Copying terabytes of hundreds of thousands of files in folder slow

I am currently running FreeNAS and using SMB 3 on windows machines to copy folders with 80000+ files that are all about 35MB each. Here is the config

FreeNAS

  • 2x40Gbps connections bonded
  • connection SMB Share with SMB 3.1 enabled
  • 1 Xeon 8 core with 512GB of RAM
  • 400TB of storage RAID Z1 using 4TB drives for more iops
  • 23 groups of 5 drives per RAID group
  • 3x LSI 3008 SAS 3.0 12Gb/s Host Bus Adpaters
  • Similiar config can be made on thinkmate.com using the SUPERSTORAGE SERVER 6048R-E1CR72L as a base and then add on expansion chassis
  • Jumbo Frames enabled
  • during transfers CPU usage is at about 50%
  • during transfers RAM usage is at 60%

Workstations

  • Windows 10 Pro
  • i7 3.6Ghz and 16GB of RAM
  • 512GB m.2 drive
  • 40Gbps card in PCI 3.0 16x slot
  • Jumbo frames enabled
  • TCP Offload disabled
  • External RAID 0 (3 or 4 disk) drives are connected via USB-C
  • CPU usage during transfers is at 20%
  • RAM usage during transfers is at 15%

So I have these RAID 0 drives with about 4TB of files each, and each file is 35MB. Each folder has about 80000 files. 8 Simultaneous transfers, across 8 workstations.

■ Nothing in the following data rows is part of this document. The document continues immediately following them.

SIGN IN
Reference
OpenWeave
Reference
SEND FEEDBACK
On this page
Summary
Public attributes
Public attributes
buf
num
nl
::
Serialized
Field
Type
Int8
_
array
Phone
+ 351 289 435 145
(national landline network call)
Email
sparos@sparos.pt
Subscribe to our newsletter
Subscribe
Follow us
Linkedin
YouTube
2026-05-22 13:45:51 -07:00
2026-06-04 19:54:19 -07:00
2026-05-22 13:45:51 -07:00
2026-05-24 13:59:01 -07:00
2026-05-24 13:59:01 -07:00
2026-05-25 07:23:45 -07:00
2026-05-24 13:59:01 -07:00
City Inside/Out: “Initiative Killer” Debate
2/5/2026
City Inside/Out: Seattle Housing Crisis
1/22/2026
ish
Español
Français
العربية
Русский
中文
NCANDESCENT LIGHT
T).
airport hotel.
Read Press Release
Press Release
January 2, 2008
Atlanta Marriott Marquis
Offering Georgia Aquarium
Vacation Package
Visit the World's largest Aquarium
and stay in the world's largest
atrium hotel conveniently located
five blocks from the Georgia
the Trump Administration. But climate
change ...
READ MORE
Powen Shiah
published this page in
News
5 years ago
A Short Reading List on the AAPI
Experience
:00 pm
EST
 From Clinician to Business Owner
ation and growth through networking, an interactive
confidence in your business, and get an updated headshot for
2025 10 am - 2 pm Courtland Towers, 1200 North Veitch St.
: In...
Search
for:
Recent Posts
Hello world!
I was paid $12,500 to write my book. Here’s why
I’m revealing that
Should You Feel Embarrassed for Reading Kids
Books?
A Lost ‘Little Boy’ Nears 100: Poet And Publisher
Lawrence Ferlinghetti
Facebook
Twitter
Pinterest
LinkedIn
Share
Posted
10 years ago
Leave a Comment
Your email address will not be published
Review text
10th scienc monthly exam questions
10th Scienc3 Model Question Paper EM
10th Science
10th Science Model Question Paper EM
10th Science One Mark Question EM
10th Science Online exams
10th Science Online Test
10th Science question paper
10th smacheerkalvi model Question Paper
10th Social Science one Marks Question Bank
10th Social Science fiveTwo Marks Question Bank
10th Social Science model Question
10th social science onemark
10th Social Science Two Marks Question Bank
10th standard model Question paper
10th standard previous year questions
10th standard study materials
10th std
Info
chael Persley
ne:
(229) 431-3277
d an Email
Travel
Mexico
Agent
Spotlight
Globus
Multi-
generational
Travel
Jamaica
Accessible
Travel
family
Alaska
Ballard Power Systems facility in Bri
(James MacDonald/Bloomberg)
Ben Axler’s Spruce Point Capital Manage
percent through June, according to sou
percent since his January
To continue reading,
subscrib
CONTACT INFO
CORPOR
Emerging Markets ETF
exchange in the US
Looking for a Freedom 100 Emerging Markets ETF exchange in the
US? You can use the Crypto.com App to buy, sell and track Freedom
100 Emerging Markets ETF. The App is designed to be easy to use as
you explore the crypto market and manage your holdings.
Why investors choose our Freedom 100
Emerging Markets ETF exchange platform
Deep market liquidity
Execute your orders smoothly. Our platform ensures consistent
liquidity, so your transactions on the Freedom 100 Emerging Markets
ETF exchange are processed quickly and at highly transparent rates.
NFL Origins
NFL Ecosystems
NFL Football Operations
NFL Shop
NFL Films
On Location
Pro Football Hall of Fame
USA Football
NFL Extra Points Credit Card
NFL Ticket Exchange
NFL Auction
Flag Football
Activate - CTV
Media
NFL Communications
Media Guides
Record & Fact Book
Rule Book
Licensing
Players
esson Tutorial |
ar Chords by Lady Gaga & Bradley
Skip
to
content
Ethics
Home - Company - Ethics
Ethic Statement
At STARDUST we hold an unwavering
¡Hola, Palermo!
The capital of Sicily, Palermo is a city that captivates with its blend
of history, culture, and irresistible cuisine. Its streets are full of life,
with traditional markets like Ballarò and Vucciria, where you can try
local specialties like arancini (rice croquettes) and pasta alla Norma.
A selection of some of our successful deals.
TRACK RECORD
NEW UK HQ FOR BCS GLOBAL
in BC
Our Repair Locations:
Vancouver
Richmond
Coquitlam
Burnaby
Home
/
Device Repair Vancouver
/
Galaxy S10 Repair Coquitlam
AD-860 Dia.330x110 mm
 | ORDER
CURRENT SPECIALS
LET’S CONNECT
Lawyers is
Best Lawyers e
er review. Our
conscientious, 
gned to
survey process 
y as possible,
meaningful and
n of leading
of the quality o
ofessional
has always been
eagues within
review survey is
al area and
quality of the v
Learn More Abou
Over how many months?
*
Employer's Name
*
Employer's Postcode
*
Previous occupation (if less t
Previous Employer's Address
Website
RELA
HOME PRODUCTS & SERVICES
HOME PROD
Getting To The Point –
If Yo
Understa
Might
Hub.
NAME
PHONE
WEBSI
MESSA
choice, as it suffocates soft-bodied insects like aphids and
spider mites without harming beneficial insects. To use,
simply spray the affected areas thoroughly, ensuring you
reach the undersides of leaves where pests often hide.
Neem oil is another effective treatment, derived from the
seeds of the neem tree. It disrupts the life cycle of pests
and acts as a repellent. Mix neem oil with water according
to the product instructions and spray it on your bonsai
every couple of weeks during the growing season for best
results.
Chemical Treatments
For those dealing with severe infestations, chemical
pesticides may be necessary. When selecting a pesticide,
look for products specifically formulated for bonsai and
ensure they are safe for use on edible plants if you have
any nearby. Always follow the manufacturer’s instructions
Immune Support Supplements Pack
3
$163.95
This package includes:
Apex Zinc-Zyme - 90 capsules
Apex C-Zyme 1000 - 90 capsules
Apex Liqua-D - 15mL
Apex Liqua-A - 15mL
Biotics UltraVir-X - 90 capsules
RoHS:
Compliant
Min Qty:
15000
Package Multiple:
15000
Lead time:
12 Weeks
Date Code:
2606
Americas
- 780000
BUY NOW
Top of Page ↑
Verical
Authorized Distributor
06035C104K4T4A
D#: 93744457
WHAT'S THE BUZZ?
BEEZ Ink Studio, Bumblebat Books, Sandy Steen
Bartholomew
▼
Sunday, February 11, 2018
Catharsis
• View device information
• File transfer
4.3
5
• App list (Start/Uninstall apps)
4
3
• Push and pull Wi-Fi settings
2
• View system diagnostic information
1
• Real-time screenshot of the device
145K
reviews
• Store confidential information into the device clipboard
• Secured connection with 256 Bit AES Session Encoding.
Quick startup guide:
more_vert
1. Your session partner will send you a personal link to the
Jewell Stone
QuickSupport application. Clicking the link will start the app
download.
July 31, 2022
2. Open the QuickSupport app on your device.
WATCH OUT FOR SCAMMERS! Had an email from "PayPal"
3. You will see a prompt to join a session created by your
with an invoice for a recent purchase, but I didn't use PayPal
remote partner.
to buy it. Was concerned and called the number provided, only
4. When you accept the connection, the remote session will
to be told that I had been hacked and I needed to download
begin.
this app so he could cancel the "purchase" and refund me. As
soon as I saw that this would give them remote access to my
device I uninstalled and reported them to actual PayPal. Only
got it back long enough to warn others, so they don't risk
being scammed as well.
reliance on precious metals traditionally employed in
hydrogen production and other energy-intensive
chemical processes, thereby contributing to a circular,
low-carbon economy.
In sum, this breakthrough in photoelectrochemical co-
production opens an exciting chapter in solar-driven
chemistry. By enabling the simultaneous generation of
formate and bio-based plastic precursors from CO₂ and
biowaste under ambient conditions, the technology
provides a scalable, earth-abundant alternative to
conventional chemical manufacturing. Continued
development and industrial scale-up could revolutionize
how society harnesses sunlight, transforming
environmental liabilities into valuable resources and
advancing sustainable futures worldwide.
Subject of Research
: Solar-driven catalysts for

When I use robocopy to copy the files over. I get about 1.8Gbps transferring them over. Then as time elapses and the copy gets deeper and deeper into those files that speed drops to about 600Mbps. This happens whether or not I'm using /MT:10 of /MT:1 on robocopy. EMCopy hasn't faired much better, and freefilesync wants to die after about 3 hours. I want it to at least stay stable at 1.8Gbps instead of constantly dropping. It also becomes unresponsive to browse the shares on the workstations during these transfers. Has anyone else experienced this?


The root cause for the slow transfer rate is, possibly, the fact that the workstation M2 drives need to do a lot of random reads.

The fast NVMe M2s (that you are most likely using, I think) are advertised with up to multiple GB/s r/w speeds. That is true for sequential reads for big files, but in your situation you will have random reads instead. Random read rates for common consumer/prosumer NVMe M2 SSDs range from 70MB/s to 110MB/s, that is within your rate of 600Mbps. Reviews of SSDs will often include random read speed results which is where I got that range from.

There are SSDs such as Intel Optane SSDs that can deliver random read speeds in the ballpark of around 500MB/s.

Furthermore you state that you connect the drives via USB-C. Depending on what technology is used, USB3.0, 3.1, 3.2 or Thunderbolt, this connection might cause slowdowns as well. Internal NVMe M2 drives (or other faster PCI-e based ones) might resolve the problem.

To prove or invalidate my assumption, you can use the Windows 10 task manager or the performance monitor. The task manager will give you a percentage of how busy the drives are. If the drive(s) in question sit at 100% or at anything above 80%, then they are likely limiting the speeds. On the other hand, if it is idling, then it is not limiting. Disclaimer: I do not know how reliable the busy percentages of the windows task manager are, especially not for external drives.

If it turns out that the drives on the source side are not busy at all, you might want to check the destination side and see how the drives are doing there (you can use the tool iostat for that).

If none of this helps you because you were able to exclude both the drives on the source and the destination sides as being the root cause for the issue, then I suggest you start with basic troubleshooting steps. For example, you can transfer a big file across and see if this transfer suffers the same limitations. You could reverse the transfer direction and copy some of the small files back onto the workstations. If just the reversal leads to much better speeds, then perhaps there is one component that limits only when reading and not when writing, or vice versa.

Or try to rule out some components by attaching devices directly with no extra switch in between or whatever you can remove from the scenario for testing.


Ok looks like the issue is resolved now. Here was the solution.

In the /etc/samba/smb-shares.conf.local

This line was added to the share we are using

case sensitive = yes

Now we are transferring at a stable 200MBps. While not the ideal speed, it is not decreasing in speed overtime. This fixes the speed decreasing issue.